Selection Framework: Matching Platform to Organization Type
Common Selection Mistakes to Avoid
- Choosing a CCM-only platform when the practice intends to add RPM within 12 months - migration costs and documentation gaps from switching platforms mid-program are expensive
- Prioritizing low monthly cost over billing automation - a platform that saves $10 PPPM but requires manual time logging, loses that saving in staff hours within weeks
- Skipping EHR integration verification - confirm the vendor's EHR integration is bi-directional and tested with your specific EHR version, not just generically "compatible."
- No concurrent billing testing - before go-live, confirm the platform correctly separates RPM and CCM time at the claim level; audit one month of test claims before scaling enrollment
Understanding how the 2026 CMS RPM and CCM code changes affect concurrent program billing is the compliance foundation that should precede any platform configuration decision.
Conclusion
The best CMS software service for a healthcare organization in 2026 is the one that matches the organization's program scope, patient population, internal staffing capacity, and EHR infrastructure - not necessarily the one with the most features. For organizations building multi-program care management infrastructure from the ground up, unified platforms like Circle Health and HealthArc offer the broadest operational coverage. For practices that need a fully outsourced CCM program without internal investment, ChartSpan delivers turnkey deployment. For facility-based care settings, CCN Health's dual-EHR architecture solves the data integration problem that every other platform leaves unresolved.

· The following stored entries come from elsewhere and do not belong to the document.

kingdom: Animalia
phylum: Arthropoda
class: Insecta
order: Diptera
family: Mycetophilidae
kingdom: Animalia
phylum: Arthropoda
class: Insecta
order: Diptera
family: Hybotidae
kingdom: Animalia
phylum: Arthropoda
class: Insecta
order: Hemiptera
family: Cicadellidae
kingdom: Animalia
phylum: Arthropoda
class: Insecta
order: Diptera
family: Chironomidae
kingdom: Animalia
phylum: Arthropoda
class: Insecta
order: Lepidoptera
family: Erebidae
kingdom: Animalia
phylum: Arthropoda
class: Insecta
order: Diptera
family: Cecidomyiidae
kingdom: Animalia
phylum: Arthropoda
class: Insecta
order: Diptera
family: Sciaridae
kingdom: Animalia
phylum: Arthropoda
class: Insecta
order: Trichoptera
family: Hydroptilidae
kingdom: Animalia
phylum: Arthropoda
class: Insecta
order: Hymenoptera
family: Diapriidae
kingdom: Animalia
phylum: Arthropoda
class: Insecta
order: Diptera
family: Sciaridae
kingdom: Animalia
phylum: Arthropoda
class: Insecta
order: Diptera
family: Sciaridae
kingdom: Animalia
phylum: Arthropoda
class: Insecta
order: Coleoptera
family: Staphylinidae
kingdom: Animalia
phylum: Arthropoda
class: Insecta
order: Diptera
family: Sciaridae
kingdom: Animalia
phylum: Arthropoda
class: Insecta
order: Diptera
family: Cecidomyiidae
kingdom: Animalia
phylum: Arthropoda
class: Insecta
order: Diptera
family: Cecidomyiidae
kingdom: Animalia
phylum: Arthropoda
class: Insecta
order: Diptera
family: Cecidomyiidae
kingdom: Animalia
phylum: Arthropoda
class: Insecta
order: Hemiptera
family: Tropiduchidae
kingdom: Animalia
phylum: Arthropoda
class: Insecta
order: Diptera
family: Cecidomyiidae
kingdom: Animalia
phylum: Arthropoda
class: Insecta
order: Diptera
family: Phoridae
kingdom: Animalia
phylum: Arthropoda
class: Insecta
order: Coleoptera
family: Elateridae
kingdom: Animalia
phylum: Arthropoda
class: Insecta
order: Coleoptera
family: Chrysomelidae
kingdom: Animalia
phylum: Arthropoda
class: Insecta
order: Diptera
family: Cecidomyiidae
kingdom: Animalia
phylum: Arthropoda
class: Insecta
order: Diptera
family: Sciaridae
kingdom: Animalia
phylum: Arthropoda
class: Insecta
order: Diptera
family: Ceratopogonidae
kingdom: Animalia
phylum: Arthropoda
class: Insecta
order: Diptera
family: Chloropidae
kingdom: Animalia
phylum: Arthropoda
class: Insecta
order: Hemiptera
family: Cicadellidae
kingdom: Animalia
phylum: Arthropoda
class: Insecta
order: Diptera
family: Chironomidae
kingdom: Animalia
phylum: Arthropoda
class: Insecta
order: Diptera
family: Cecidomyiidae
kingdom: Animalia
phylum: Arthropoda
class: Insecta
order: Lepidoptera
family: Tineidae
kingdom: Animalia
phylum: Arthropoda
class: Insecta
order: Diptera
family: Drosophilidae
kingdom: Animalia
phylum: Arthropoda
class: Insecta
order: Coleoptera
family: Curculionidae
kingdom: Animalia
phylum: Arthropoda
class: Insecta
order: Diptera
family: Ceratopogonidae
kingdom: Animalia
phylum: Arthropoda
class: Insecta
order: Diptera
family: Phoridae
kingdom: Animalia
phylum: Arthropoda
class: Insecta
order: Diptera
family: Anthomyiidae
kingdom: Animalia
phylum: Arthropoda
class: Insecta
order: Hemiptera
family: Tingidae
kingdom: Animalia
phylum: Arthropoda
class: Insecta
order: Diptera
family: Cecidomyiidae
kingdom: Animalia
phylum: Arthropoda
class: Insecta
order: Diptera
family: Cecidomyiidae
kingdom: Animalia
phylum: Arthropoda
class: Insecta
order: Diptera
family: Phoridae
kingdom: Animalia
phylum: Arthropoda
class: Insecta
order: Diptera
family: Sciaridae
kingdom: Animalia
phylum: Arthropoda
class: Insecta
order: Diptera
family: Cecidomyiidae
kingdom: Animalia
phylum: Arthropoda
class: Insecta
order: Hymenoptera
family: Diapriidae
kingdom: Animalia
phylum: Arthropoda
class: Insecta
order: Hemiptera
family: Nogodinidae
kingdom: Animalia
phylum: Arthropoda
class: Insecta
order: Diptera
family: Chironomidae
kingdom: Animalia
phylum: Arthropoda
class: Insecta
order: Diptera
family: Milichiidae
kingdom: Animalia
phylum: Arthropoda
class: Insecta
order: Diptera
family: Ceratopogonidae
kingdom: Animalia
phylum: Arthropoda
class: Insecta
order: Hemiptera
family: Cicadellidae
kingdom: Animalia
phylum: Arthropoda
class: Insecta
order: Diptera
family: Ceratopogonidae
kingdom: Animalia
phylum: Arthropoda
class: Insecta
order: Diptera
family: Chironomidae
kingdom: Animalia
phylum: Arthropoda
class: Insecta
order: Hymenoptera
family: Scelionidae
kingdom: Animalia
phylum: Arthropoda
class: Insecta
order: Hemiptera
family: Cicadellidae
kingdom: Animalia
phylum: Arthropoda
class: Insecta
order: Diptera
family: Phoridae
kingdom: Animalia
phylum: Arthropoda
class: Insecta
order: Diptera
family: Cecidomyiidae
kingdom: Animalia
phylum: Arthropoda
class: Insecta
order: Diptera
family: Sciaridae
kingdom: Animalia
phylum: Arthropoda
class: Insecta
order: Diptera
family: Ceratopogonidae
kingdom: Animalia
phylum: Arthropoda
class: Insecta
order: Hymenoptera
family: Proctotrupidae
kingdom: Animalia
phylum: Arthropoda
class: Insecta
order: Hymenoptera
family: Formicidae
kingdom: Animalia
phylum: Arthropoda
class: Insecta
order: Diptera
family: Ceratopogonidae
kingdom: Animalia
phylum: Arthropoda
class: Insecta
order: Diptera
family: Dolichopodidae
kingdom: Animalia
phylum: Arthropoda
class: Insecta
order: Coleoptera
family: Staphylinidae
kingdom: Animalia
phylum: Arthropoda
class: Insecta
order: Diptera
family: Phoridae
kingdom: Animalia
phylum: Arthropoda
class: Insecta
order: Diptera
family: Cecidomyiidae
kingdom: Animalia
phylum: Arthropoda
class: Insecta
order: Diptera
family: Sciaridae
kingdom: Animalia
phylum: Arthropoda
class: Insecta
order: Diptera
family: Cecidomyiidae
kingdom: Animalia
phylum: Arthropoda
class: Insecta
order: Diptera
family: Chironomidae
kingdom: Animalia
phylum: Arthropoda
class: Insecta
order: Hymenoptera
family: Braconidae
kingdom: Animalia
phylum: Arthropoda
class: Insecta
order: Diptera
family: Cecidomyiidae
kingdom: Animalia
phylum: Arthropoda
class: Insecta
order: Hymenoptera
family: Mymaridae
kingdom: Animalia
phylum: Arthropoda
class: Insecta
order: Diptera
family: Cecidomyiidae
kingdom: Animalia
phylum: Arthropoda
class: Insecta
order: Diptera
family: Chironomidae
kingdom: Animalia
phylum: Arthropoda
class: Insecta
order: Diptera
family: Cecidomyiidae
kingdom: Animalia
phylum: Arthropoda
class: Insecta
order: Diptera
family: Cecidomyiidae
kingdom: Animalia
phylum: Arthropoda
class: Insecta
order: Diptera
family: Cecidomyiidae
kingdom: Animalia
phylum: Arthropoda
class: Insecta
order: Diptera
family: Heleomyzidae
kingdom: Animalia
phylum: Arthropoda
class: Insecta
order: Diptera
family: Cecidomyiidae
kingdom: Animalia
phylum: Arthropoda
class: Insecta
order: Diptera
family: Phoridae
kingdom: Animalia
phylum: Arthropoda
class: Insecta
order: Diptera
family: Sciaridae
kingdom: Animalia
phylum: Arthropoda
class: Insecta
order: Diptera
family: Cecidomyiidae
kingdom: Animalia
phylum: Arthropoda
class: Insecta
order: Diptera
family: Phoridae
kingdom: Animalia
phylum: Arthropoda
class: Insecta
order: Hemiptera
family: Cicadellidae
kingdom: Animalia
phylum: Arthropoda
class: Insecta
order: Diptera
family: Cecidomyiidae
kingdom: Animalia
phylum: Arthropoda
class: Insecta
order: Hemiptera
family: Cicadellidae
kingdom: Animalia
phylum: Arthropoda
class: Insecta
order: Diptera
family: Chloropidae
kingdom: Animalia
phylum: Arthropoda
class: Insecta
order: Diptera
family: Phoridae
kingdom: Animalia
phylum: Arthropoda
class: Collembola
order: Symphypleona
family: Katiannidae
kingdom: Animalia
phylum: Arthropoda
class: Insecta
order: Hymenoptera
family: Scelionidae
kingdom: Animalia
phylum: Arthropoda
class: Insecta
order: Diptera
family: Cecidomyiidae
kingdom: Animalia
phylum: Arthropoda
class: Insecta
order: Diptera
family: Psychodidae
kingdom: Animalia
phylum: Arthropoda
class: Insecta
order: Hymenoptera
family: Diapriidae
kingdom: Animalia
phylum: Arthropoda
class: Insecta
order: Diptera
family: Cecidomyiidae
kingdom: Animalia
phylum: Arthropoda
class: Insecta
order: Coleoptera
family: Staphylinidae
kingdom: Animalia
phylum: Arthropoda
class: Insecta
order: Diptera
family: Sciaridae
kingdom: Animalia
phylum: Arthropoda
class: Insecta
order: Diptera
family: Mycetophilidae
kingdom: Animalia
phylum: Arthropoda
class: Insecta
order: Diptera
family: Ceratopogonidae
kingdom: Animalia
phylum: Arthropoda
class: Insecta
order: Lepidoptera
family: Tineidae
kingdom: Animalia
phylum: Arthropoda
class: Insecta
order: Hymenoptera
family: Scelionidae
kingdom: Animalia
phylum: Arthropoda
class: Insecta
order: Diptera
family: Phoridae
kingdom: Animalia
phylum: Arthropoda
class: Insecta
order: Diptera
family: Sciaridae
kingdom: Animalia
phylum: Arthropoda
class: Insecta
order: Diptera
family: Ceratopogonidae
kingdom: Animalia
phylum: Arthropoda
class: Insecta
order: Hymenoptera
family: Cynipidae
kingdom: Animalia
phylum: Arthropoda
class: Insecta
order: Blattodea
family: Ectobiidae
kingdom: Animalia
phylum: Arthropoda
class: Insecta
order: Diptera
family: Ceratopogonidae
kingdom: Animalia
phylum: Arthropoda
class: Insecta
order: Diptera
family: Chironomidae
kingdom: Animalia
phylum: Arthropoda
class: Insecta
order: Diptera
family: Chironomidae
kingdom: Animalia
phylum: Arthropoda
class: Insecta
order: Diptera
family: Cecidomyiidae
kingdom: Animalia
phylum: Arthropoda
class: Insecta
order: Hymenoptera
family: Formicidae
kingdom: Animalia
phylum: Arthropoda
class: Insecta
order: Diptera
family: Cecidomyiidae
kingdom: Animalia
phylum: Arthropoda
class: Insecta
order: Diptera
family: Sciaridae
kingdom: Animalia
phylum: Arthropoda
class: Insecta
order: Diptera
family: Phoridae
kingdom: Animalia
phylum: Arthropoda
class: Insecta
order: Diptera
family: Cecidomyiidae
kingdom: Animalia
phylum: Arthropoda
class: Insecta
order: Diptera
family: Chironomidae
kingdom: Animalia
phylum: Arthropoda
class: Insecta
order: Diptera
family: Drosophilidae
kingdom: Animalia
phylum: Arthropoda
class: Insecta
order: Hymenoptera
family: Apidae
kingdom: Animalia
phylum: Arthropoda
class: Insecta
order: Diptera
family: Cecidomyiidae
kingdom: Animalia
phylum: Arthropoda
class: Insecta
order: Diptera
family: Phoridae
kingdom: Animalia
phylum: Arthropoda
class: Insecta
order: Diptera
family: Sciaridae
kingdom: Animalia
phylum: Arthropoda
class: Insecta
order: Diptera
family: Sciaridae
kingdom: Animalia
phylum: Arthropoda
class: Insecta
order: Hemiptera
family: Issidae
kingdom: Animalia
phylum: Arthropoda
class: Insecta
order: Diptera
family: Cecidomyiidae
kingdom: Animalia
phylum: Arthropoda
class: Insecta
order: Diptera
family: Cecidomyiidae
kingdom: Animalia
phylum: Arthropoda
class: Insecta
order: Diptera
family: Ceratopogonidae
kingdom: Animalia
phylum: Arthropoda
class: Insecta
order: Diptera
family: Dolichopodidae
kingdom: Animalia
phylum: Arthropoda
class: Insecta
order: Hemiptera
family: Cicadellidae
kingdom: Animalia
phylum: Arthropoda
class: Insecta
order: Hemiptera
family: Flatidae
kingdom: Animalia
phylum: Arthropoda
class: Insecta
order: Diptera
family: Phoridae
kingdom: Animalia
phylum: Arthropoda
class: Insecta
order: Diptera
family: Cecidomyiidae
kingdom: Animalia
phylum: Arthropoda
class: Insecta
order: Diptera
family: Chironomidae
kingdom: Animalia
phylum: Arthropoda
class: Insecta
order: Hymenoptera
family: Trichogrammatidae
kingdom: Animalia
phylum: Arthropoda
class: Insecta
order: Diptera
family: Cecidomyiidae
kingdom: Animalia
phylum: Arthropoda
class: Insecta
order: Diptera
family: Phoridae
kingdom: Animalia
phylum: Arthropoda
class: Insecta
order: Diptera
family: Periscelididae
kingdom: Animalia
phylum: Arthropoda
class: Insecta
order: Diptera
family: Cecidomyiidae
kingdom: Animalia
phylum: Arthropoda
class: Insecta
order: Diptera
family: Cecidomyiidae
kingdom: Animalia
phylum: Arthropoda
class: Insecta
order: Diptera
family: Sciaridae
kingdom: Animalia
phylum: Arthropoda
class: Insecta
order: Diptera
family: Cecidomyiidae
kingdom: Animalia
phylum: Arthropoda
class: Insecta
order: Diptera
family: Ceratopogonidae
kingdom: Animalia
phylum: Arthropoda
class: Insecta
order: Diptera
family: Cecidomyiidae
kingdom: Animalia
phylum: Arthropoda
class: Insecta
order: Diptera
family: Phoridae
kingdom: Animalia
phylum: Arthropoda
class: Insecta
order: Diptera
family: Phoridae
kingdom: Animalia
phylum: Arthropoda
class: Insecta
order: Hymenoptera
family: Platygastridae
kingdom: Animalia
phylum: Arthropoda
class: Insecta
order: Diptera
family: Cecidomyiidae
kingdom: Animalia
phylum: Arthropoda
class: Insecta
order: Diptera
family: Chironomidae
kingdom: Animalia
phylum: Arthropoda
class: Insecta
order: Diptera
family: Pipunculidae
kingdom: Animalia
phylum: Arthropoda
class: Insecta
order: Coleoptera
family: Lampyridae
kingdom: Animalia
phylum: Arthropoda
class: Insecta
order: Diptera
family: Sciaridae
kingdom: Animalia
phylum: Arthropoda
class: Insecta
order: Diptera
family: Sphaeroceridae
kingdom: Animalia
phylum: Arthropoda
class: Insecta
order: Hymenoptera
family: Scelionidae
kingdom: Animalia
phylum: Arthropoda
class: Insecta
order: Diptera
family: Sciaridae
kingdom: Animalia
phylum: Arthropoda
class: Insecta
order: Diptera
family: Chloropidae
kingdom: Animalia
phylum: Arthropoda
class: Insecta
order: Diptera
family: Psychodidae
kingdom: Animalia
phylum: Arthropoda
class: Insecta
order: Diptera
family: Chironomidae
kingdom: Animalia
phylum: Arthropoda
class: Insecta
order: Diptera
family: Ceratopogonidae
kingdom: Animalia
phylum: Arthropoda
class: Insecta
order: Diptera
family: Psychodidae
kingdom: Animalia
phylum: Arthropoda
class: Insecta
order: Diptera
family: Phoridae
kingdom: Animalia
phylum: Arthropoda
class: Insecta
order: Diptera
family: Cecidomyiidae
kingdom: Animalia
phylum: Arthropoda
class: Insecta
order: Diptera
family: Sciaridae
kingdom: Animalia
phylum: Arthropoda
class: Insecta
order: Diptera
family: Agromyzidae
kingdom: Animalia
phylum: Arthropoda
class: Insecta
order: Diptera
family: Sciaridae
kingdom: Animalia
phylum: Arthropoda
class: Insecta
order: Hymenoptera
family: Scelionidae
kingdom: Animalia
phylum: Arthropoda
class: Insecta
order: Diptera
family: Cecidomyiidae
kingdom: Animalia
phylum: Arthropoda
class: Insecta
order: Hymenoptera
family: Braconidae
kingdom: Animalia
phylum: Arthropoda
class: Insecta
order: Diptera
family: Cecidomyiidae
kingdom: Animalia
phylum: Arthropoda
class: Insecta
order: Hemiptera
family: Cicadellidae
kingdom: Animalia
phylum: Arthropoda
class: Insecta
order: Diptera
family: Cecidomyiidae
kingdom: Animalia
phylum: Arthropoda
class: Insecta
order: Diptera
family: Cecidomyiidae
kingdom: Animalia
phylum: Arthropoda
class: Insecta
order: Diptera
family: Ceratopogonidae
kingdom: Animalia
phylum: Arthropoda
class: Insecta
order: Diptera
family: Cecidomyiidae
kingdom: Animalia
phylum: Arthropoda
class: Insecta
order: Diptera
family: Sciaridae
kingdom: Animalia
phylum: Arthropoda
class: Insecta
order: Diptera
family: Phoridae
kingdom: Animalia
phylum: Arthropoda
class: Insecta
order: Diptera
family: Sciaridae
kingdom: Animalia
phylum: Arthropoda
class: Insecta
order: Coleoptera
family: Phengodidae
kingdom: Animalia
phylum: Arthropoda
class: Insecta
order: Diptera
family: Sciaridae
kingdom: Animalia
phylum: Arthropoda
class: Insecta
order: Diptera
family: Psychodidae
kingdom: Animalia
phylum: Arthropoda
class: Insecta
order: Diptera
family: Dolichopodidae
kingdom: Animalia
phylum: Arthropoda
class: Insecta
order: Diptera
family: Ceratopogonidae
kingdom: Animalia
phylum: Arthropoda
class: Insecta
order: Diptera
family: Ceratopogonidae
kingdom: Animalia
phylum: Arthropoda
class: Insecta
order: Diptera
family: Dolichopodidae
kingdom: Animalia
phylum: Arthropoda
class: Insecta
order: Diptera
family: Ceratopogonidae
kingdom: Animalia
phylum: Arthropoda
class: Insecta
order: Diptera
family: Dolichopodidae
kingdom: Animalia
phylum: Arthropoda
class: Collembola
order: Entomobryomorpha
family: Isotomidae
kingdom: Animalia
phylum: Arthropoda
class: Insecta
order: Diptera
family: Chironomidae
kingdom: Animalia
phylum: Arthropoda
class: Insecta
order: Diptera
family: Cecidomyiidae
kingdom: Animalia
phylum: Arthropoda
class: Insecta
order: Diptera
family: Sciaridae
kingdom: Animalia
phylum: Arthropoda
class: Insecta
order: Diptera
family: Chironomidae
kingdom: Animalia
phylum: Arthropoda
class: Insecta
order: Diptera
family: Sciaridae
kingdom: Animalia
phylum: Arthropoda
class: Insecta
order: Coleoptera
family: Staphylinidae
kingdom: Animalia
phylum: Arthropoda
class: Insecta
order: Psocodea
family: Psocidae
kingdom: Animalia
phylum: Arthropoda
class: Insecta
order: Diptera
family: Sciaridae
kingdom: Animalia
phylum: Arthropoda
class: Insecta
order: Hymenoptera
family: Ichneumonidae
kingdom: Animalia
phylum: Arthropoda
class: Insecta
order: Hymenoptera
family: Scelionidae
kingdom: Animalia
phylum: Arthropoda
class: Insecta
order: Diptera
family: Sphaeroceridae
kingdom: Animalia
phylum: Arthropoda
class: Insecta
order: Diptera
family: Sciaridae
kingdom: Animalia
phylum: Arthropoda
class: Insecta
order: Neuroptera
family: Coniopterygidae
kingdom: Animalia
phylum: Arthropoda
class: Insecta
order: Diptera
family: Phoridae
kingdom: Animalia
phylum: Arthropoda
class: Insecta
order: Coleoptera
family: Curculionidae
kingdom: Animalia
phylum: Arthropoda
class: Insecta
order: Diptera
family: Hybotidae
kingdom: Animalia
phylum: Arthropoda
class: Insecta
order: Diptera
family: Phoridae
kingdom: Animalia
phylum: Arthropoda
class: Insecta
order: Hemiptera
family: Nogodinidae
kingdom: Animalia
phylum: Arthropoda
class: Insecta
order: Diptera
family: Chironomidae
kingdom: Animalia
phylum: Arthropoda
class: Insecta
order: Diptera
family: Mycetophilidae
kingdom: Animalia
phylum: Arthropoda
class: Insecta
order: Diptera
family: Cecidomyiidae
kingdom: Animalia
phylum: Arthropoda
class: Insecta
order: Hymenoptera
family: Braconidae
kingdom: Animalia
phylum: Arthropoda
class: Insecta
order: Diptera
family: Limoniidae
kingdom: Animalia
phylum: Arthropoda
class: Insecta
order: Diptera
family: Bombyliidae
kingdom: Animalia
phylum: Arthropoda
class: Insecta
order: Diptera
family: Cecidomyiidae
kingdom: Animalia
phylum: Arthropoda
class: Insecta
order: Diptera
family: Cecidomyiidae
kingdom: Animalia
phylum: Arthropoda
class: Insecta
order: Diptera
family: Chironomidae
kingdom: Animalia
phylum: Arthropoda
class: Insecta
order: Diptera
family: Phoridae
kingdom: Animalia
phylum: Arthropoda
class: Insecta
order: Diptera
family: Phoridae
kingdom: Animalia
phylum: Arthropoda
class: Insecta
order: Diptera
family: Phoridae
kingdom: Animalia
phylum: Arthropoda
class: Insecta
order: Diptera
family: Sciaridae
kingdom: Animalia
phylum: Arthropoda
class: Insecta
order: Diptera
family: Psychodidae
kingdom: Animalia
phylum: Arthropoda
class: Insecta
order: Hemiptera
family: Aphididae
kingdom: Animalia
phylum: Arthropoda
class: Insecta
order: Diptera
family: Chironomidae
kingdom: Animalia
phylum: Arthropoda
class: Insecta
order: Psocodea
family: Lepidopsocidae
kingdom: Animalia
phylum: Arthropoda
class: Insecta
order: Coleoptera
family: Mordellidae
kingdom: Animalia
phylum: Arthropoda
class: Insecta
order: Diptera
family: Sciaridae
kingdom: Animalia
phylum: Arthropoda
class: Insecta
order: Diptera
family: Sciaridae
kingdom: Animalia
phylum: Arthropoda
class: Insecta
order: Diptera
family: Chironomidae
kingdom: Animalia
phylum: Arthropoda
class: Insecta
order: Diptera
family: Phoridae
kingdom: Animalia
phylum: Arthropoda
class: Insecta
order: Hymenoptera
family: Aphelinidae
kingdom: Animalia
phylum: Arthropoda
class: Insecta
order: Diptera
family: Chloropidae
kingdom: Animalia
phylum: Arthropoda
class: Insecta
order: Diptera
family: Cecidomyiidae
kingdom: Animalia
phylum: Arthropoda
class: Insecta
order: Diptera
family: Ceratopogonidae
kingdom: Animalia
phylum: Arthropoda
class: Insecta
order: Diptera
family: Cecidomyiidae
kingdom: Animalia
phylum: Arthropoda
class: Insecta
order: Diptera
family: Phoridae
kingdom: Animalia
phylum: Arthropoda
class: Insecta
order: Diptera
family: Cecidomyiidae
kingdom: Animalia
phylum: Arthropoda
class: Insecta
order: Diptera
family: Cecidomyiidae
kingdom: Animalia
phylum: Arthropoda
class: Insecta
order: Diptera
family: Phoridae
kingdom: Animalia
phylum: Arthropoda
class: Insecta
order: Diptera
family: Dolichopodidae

The common denominator across every effective choice: automated time tracking, concurrent billing compliance, and EHR integration that closes the data gap between monitoring and clinical documentation.
Frequently Asked Questions
Q1. What is the difference between CMS software and a regular EHR?
An EHR manages patient records and clinical documentation. CMS software is designed to support care management programs such as CCM, RPM, PCM, TCM, and BHI by tracking time, managing consent, and automating billing workflows.
Q2. Can CMS software replace an EHR?
No. CMS software works alongside an EHR rather than replacing it. The EHR remains the primary clinical record, while CMS software handles care management documentation, billing, and program tracking.
Q3. How does the platform ensure RPM and CCM time is not double-counted?
Compliant platforms maintain separate time logs for each program. This ensures RPM and CCM activities are documented independently and billed correctly according to CMS requirements.
Q4. Is patient consent managed within CMS software?
Yes. Most CMS platforms include tools to capture, store, and track patient consent. These records are time-stamped and easily accessible for compliance and audit purposes.
Q5. What happens to billing if a patient is enrolled in CCM and then hospitalized?
CCM can only be billed if the required monthly service time was completed before hospitalization and all services were provided outside the inpatient setting. Many platforms automatically flag these situations.
Q6. How long does implementation typically take?
Most healthcare organizations can implement CMS software within 30–60 days. Larger organizations with complex EHR integrations may require additional time for setup and onboarding.
Q7. Can these platforms support value-based care contracts alongside fee-for-service CCM billing?
Yes. Many CMS platforms include population health tools, risk stratification, and reporting features that support both traditional fee-for-service billing and value-based care programs.